▶ _Work to complete_: Will you return, word for word, only the lines from the top of the data below down to and including the one with "return to yourself."?

▶ _Dataset excerpts_:
*** Begin section ***
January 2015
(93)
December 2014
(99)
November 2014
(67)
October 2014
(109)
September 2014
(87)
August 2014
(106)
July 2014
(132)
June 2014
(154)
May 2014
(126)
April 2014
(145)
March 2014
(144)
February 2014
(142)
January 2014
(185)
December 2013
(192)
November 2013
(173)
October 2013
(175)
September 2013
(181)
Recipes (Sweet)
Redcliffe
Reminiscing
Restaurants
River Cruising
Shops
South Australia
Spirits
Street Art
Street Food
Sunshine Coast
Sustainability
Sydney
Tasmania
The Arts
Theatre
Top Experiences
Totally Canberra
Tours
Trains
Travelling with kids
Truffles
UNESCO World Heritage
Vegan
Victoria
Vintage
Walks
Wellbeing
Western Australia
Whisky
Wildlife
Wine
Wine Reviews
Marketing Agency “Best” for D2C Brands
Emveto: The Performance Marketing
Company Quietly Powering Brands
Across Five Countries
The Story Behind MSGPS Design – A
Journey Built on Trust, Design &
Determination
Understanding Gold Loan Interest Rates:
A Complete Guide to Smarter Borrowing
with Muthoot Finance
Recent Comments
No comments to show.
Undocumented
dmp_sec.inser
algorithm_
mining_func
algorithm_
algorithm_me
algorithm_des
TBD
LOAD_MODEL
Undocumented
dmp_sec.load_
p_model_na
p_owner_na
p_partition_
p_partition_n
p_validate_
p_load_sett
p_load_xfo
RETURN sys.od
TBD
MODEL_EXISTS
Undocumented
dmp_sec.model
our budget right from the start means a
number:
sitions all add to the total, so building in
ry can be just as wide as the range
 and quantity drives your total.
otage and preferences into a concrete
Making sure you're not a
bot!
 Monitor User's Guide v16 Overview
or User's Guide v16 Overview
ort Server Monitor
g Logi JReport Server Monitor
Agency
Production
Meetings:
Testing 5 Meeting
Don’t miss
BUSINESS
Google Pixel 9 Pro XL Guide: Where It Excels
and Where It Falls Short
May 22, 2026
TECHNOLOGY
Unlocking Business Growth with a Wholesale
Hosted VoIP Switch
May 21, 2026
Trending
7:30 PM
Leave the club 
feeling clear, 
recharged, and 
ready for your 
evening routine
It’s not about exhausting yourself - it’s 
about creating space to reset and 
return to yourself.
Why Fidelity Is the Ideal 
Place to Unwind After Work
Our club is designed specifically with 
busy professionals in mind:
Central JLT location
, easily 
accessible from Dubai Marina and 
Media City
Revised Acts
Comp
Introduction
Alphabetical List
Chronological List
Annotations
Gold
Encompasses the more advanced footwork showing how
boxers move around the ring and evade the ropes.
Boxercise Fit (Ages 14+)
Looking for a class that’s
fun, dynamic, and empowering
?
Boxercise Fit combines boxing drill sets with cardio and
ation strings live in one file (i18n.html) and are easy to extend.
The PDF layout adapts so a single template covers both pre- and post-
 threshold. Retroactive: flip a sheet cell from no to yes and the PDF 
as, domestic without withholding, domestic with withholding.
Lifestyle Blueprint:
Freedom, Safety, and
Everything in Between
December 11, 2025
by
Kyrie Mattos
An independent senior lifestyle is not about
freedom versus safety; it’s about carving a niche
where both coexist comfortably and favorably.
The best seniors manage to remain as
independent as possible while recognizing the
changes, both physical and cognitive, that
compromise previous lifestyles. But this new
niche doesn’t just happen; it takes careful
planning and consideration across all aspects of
*** End section ***
▶ _Exercise result_:
January 2015
(93)
December 2014
(99)
November 2014
(67)
October 2014
(109)
September 2014
(87)
August 2014
(106)
July 2014
(132)
June 2014
(154)
May 2014
(126)
April 2014
(145)
March 2014
(144)
February 2014
(142)
January 2014
(185)
December 2013
(192)
November 2013
(173)
October 2013
(175)
September 2013
(181)
Recipes (Sweet)
Redcliffe
Reminiscing
Restaurants
River Cruising
Shops
South Australia
Spirits
Street Art
Street Food
Sunshine Coast
Sustainability
Sydney
Tasmania
The Arts
Theatre
Top Experiences
Totally Canberra
Tours
Trains
Travelling with kids
Truffles
UNESCO World Heritage
Vegan
Victoria
Vintage
Walks
Wellbeing
Western Australia
Whisky
Wildlife
Wine
Wine Reviews
Marketing Agency “Best” for D2C Brands
Emveto: The Performance Marketing
Company Quietly Powering Brands
Across Five Countries
The Story Behind MSGPS Design – A
Journey Built on Trust, Design &
Determination
Understanding Gold Loan Interest Rates:
A Complete Guide to Smarter Borrowing
with Muthoot Finance
Recent Comments
No comments to show.
Undocumented
dmp_sec.inser
algorithm_
mining_func
algorithm_
algorithm_me
algorithm_des
TBD
LOAD_MODEL
Undocumented
dmp_sec.load_
p_model_na
p_owner_na
p_partition_
p_partition_n
p_validate_
p_load_sett
p_load_xfo
RETURN sys.od
TBD
MODEL_EXISTS
Undocumented
dmp_sec.model
our budget right from the start means a
number:
sitions all add to the total, so building in
ry can be just as wide as the range
 and quantity drives your total.
otage and preferences into a concrete
Making sure you're not a
bot!
 Monitor User's Guide v16 Overview
or User's Guide v16 Overview
ort Server Monitor
g Logi JReport Server Monitor
Agency
Production
Meetings:
Testing 5 Meeting
Don’t miss
BUSINESS
Google Pixel 9 Pro XL Guide: Where It Excels
and Where It Falls Short
May 22, 2026
TECHNOLOGY
Unlocking Business Growth with a Wholesale
Hosted VoIP Switch
May 21, 2026
Trending
7:30 PM
Leave the club 
feeling clear, 
recharged, and 
ready for your 
evening routine
It’s not about exhausting yourself - it’s 
about creating space to reset and 
return to yourself.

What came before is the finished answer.